Quanto aos prejuízos causados por esta situação e a má gestão dos caudais do rio Tejo, Paulo Constantino reforçou que agora é muito importante que chova em grandes quantidades. “Se neste inverno não chover bastante teremos vários prejuízos a nível ambiental, com uma continuada e extensa falta de água. Também as atividades económicas terão problemas, pois deixam de ser exercidas, como é o caso de hotelaria, turismo e atividades piscatórias, que são muitas vezes a subsistência das pessoas que vivem naquela zona. Por fim, teremos ainda prejuízos em termos sociais, das vivências das populações”, explicou.

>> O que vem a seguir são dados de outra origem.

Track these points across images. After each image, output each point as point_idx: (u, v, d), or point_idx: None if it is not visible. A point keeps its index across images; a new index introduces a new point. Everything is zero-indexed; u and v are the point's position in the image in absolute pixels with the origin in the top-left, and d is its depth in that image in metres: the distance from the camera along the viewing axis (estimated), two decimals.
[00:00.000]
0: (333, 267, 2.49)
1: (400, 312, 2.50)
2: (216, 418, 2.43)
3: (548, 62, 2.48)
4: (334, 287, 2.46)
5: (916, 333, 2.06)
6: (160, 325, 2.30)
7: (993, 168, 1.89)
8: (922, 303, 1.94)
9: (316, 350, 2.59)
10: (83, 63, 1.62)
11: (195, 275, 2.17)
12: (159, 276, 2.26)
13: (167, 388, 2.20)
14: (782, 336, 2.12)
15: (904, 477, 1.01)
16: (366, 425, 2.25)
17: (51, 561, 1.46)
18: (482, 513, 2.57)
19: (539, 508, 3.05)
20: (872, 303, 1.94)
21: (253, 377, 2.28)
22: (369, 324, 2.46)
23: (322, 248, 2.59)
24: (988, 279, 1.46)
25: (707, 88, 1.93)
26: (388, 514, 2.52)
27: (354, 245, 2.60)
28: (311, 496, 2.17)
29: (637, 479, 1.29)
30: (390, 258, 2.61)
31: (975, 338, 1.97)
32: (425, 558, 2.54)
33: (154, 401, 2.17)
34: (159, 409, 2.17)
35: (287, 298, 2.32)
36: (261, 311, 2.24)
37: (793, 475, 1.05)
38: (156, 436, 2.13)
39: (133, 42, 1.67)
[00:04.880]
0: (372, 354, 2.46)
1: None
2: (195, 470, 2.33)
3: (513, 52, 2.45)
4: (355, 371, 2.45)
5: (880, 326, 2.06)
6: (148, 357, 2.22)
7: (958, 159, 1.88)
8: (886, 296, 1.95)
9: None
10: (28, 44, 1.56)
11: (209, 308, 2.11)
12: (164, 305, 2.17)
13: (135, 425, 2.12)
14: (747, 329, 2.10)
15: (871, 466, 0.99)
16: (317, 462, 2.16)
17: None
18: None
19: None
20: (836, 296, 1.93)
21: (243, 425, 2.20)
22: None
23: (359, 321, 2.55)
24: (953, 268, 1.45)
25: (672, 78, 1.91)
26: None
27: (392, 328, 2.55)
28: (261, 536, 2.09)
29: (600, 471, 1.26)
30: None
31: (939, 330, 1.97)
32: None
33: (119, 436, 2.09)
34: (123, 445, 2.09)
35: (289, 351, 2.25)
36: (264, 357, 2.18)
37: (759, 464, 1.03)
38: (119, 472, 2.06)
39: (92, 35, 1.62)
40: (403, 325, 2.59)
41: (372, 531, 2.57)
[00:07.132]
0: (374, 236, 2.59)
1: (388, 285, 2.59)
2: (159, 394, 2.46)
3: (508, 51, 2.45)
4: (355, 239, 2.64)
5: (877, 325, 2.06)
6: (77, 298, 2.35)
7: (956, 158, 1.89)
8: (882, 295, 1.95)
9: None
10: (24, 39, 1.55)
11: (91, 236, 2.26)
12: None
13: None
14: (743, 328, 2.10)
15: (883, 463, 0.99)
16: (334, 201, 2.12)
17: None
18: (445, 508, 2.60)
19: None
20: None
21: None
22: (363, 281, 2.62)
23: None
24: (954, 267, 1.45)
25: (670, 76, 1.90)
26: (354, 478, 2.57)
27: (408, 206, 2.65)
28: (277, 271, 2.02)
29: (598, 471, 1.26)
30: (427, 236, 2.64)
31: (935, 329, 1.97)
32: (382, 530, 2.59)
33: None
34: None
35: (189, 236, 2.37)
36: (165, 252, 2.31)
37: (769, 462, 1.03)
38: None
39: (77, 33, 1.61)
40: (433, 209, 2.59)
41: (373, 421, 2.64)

O Programa do xxii Governo Constitucional – aprovado no passado dia 26 de outubro pelo Conselho de Ministros, prevê a revisão da Convenção de Albufeira com Espanha por forma a garantir caudais diários nos rios transfronteiriços e uma “gestão comum das massas de água comuns”.

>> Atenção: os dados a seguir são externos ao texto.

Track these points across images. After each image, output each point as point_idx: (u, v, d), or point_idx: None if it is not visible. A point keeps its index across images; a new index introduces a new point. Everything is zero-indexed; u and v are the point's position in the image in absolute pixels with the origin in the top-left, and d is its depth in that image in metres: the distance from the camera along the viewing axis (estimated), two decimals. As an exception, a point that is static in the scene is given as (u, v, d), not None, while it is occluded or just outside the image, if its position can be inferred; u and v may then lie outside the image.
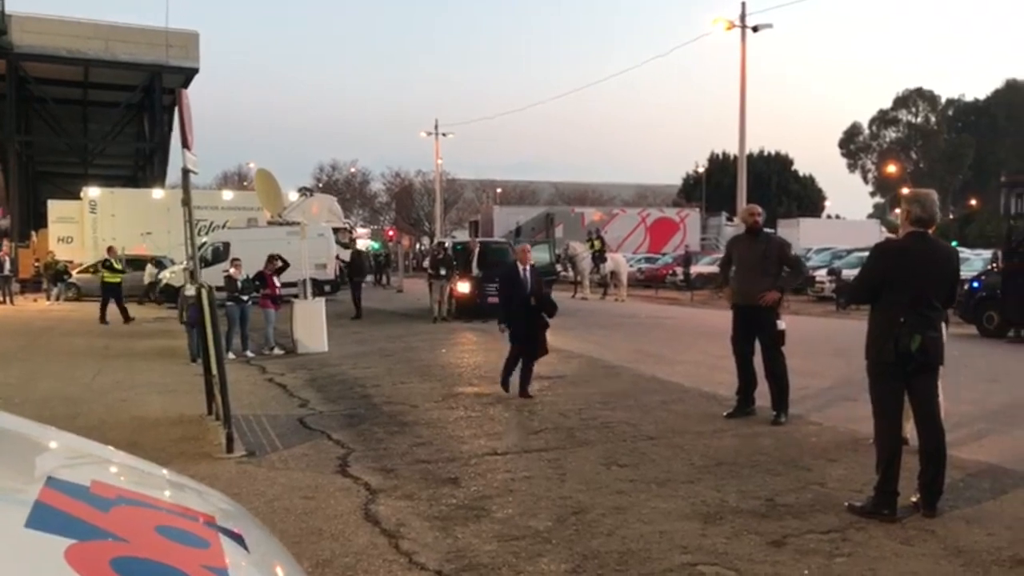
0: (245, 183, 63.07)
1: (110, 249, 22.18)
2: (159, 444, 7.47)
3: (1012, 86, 78.05)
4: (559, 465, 6.48)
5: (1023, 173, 75.86)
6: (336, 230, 31.68)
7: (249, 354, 13.72)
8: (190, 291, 10.88)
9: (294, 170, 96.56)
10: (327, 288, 25.51)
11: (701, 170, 72.14)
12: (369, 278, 41.36)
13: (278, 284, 14.85)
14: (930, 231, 5.30)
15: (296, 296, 15.76)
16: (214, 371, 7.71)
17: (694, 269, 33.74)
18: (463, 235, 56.33)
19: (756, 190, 46.44)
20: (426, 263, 27.59)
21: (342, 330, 16.86)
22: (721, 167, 66.17)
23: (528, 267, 9.54)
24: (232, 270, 14.30)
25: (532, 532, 4.97)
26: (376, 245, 57.18)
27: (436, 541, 4.85)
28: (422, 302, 24.18)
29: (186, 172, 8.13)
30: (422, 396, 9.60)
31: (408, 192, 78.23)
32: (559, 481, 6.05)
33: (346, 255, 33.58)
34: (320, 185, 71.51)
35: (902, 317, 5.06)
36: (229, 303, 13.92)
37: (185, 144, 7.99)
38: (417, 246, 71.65)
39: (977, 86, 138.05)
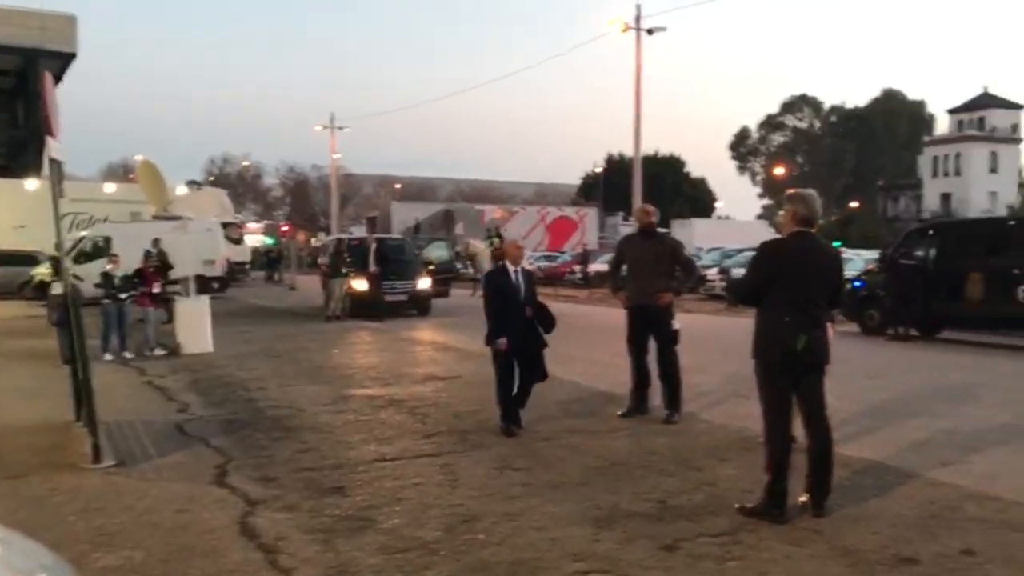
0: (130, 175, 60.38)
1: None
2: (21, 453, 6.93)
3: (889, 95, 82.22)
4: (451, 470, 6.28)
5: (899, 178, 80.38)
6: (226, 225, 30.59)
7: (128, 355, 12.99)
8: (57, 289, 10.18)
9: (183, 163, 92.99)
10: (215, 285, 24.55)
11: (599, 170, 73.20)
12: (261, 274, 40.30)
13: (162, 281, 14.13)
14: (813, 231, 5.33)
15: (180, 294, 15.04)
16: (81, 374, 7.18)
17: (592, 267, 34.09)
18: (360, 231, 55.46)
19: (651, 191, 47.29)
20: (321, 260, 26.91)
21: (229, 329, 16.19)
22: (618, 167, 67.25)
23: (520, 268, 7.75)
24: (109, 266, 13.51)
25: (420, 543, 4.75)
26: (270, 241, 55.64)
27: (317, 555, 4.57)
28: (315, 300, 23.56)
29: (53, 162, 7.54)
30: (310, 399, 9.24)
31: (303, 187, 76.62)
32: (450, 487, 5.85)
33: (238, 251, 32.56)
34: (210, 179, 69.18)
35: (787, 317, 5.07)
36: (106, 301, 13.15)
37: (49, 131, 7.40)
38: (312, 242, 70.21)
39: (858, 94, 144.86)
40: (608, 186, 66.89)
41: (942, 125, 77.83)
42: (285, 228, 59.81)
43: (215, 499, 5.63)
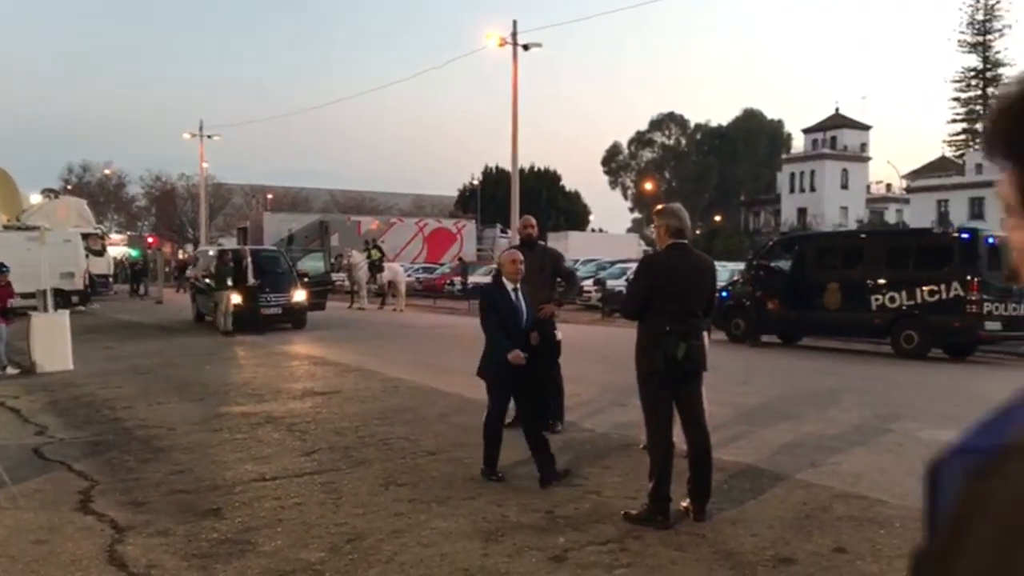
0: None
1: None
2: None
3: (750, 114, 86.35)
4: (334, 488, 6.11)
5: (759, 193, 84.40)
6: (86, 236, 28.97)
7: (-25, 375, 12.05)
8: None
9: (38, 171, 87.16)
10: (75, 299, 23.17)
11: (476, 182, 73.53)
12: (125, 288, 38.34)
13: (15, 296, 13.18)
14: (686, 242, 5.53)
15: (35, 308, 14.10)
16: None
17: (471, 279, 34.14)
18: (231, 242, 53.64)
19: (527, 204, 47.87)
20: (191, 271, 25.79)
21: (91, 346, 15.29)
22: (495, 180, 67.77)
23: (520, 286, 6.52)
24: (-46, 280, 12.51)
25: (303, 565, 4.59)
26: (135, 253, 53.03)
27: (194, 583, 4.34)
28: (184, 314, 22.63)
29: None
30: (181, 418, 8.81)
31: (170, 197, 73.45)
32: (334, 506, 5.69)
33: (99, 264, 30.85)
34: (68, 187, 65.39)
35: (668, 327, 5.21)
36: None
37: None
38: (180, 254, 67.41)
39: (721, 113, 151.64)
40: (485, 199, 67.29)
41: (798, 143, 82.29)
42: (151, 239, 57.17)
43: (80, 527, 5.28)
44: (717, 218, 79.66)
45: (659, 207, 5.72)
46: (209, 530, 5.20)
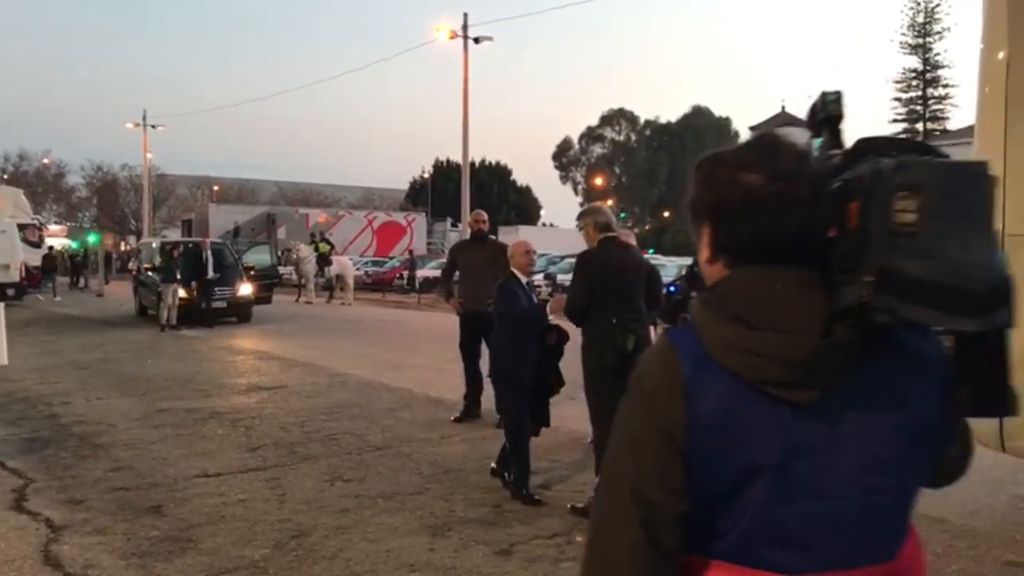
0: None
1: None
2: None
3: (698, 111, 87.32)
4: (278, 484, 6.03)
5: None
6: (23, 227, 28.15)
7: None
8: None
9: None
10: (10, 292, 22.49)
11: (427, 176, 73.22)
12: (64, 281, 37.34)
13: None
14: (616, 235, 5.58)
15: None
16: None
17: (420, 272, 33.98)
18: (175, 234, 52.61)
19: (478, 198, 47.82)
20: (133, 264, 25.18)
21: (28, 340, 14.86)
22: (446, 174, 67.60)
23: (530, 281, 6.12)
24: None
25: (247, 562, 4.52)
26: (75, 244, 51.70)
27: (132, 583, 4.25)
28: (126, 307, 22.12)
29: None
30: (121, 414, 8.60)
31: (112, 188, 71.71)
32: (278, 502, 5.61)
33: (37, 256, 29.97)
34: (4, 177, 63.47)
35: (614, 319, 5.23)
36: None
37: None
38: (123, 246, 65.88)
39: (670, 109, 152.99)
40: (436, 192, 67.07)
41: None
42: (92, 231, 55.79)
43: (13, 526, 5.12)
44: (666, 214, 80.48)
45: (583, 209, 5.82)
46: (149, 528, 5.09)
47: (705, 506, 1.21)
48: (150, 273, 19.52)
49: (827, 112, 1.34)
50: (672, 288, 17.31)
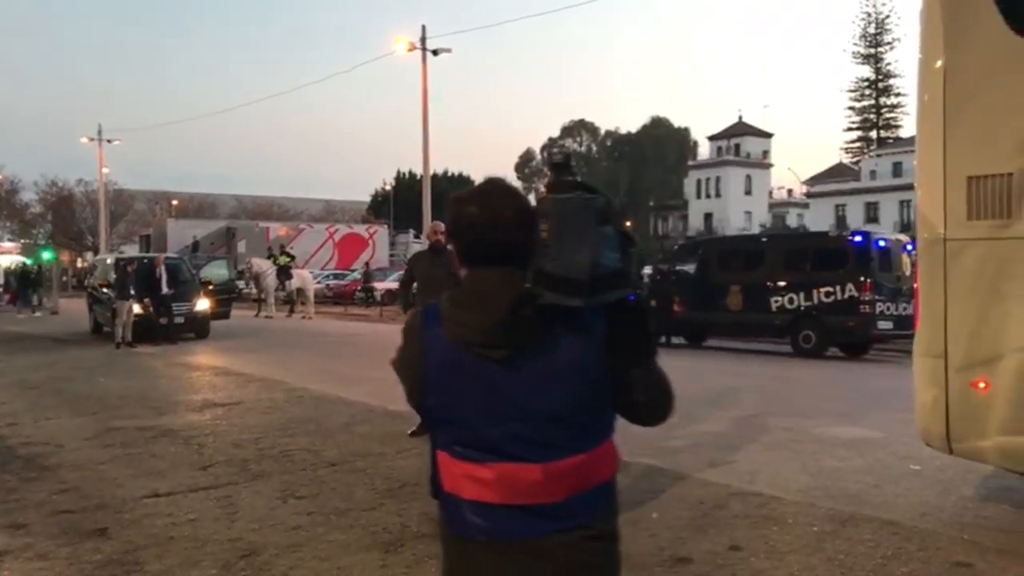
0: None
1: None
2: None
3: (657, 121, 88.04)
4: (230, 503, 5.92)
5: (668, 199, 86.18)
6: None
7: None
8: None
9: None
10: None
11: (389, 188, 73.00)
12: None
13: None
14: None
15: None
16: None
17: (382, 285, 33.81)
18: (133, 250, 51.79)
19: (441, 209, 47.63)
20: (90, 281, 24.70)
21: (-25, 360, 14.51)
22: (408, 185, 67.48)
23: None
24: None
25: (193, 584, 4.42)
26: (29, 261, 50.66)
27: (73, 609, 4.13)
28: (80, 325, 21.70)
29: None
30: (71, 434, 8.41)
31: (67, 203, 70.43)
32: (228, 521, 5.50)
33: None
34: (-47, 192, 62.01)
35: None
36: None
37: None
38: (79, 262, 64.71)
39: (630, 120, 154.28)
40: (399, 204, 66.85)
41: (704, 151, 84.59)
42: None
43: (-50, 554, 4.96)
44: (628, 223, 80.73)
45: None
46: (93, 552, 4.96)
47: (437, 420, 1.89)
48: (104, 290, 19.18)
49: (552, 160, 1.88)
50: (631, 296, 17.42)
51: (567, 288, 1.68)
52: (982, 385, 4.71)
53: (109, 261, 21.74)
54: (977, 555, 4.68)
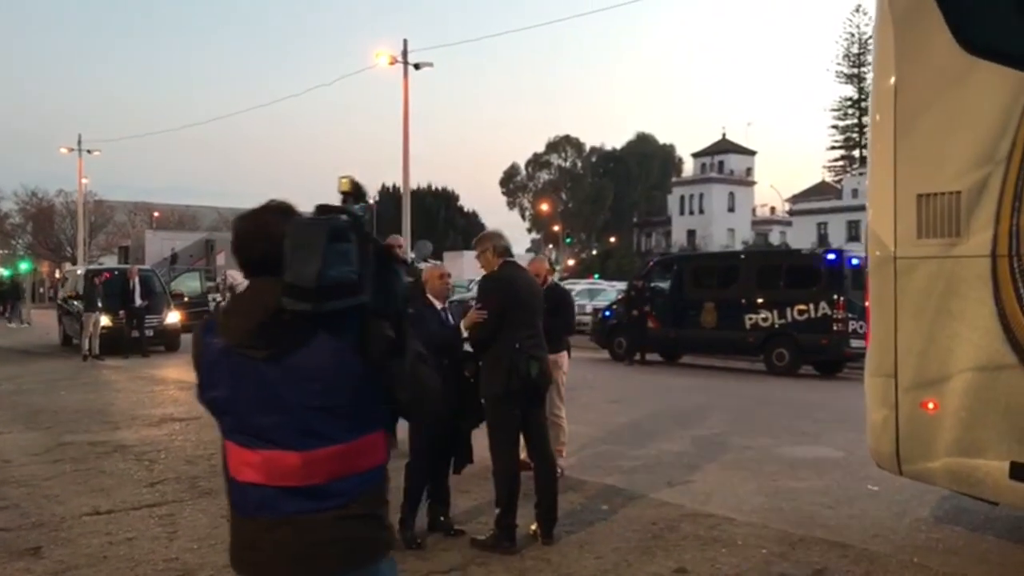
0: None
1: None
2: None
3: (642, 138, 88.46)
4: (171, 521, 5.77)
5: (652, 215, 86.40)
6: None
7: None
8: None
9: None
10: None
11: (373, 201, 72.81)
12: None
13: None
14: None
15: None
16: None
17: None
18: (112, 261, 51.39)
19: (424, 223, 47.77)
20: (63, 293, 24.44)
21: (-63, 372, 14.25)
22: (392, 198, 67.24)
23: (448, 306, 5.61)
24: None
25: (118, 607, 4.27)
26: (7, 272, 50.20)
27: (-11, 633, 3.98)
28: (50, 336, 21.45)
29: None
30: (20, 448, 8.23)
31: (47, 214, 69.86)
32: (167, 540, 5.35)
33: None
34: (-69, 202, 61.40)
35: (518, 344, 5.11)
36: None
37: None
38: (58, 274, 64.08)
39: (615, 136, 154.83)
40: (381, 217, 66.65)
41: (688, 167, 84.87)
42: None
43: None
44: (612, 239, 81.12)
45: (480, 235, 5.69)
46: (23, 572, 4.80)
47: (217, 411, 2.09)
48: (74, 302, 18.94)
49: (341, 190, 2.13)
50: (607, 312, 17.40)
51: (298, 295, 1.91)
52: (931, 405, 4.64)
53: (79, 272, 21.49)
54: (924, 579, 4.60)
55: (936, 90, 4.73)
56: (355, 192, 2.15)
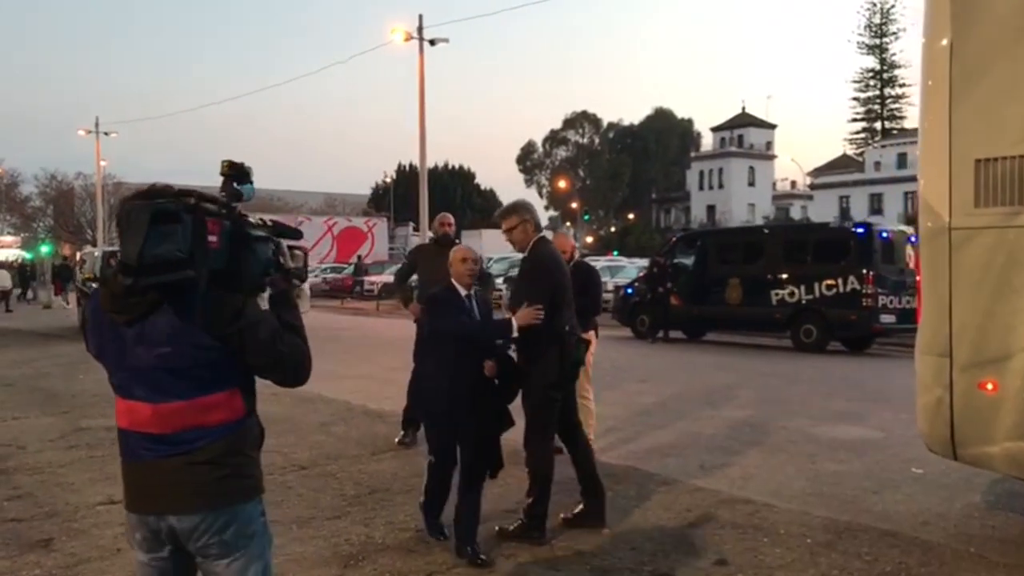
0: None
1: None
2: None
3: (660, 113, 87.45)
4: (187, 510, 5.56)
5: (670, 191, 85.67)
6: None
7: None
8: None
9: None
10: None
11: (389, 180, 72.59)
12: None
13: None
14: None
15: None
16: None
17: (379, 278, 33.46)
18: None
19: (441, 202, 47.38)
20: (81, 276, 24.39)
21: (-44, 356, 14.18)
22: (409, 178, 66.88)
23: (474, 293, 4.89)
24: None
25: (131, 604, 4.06)
26: (28, 255, 50.38)
27: (-3, 632, 3.79)
28: (71, 320, 21.39)
29: None
30: (36, 434, 8.07)
31: (68, 197, 70.13)
32: (183, 531, 5.14)
33: None
34: (-48, 186, 61.75)
35: (567, 326, 4.84)
36: None
37: None
38: (78, 256, 64.42)
39: (633, 112, 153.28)
40: (399, 196, 66.42)
41: (707, 142, 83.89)
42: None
43: None
44: (630, 216, 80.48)
45: (510, 204, 5.18)
46: (32, 566, 4.61)
47: (102, 364, 2.46)
48: (93, 284, 18.85)
49: (222, 172, 2.42)
50: (629, 290, 17.04)
51: (124, 270, 2.18)
52: (990, 386, 4.34)
53: (97, 254, 21.40)
54: (984, 571, 4.32)
55: (996, 49, 4.39)
56: (236, 173, 2.42)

Os Governos português e espanhol irão encontrar-se este mês com vista a discutir e rever a Convenção de Albufeira e se esta foi ou não cumprida no último ano hidrológico – de outubro de 2018 a setembro de 2019. Paulo Constantino defende que Espanha não cumpriu a convenção e confessa que “gostava que o Ministério do Ambiente apresentasse a possibilidade de existirem os caudais diários para além dos trimestrais e dos semanais, mas que houvesse a distribuição de 100% do caudal anual pelos trimestres e pelas semanas”. “É isso que estamos a apresentar, no fundo, com as nossas contas”, conclui.
O tema da diminuição do caudal do Tejo internacional já vem aparecendo na agenda pública desde o início do mês de setembro, altura em que o movimento proTEJO acusou Espanha de não ter cumprido os caudais mínimos estabelecidos na Convenção de Albufeira. Mais tarde, o Ministério do Ambiente veio contrariar esta acusação, dizendo que os mínimos tinham sido cumpridos. Desde então surgiram vários relatos de zonas a ser afetadas pela diminuição do caudal, com afluentes como os rios Pônsul e Sever a encontrarem-se praticamente secos.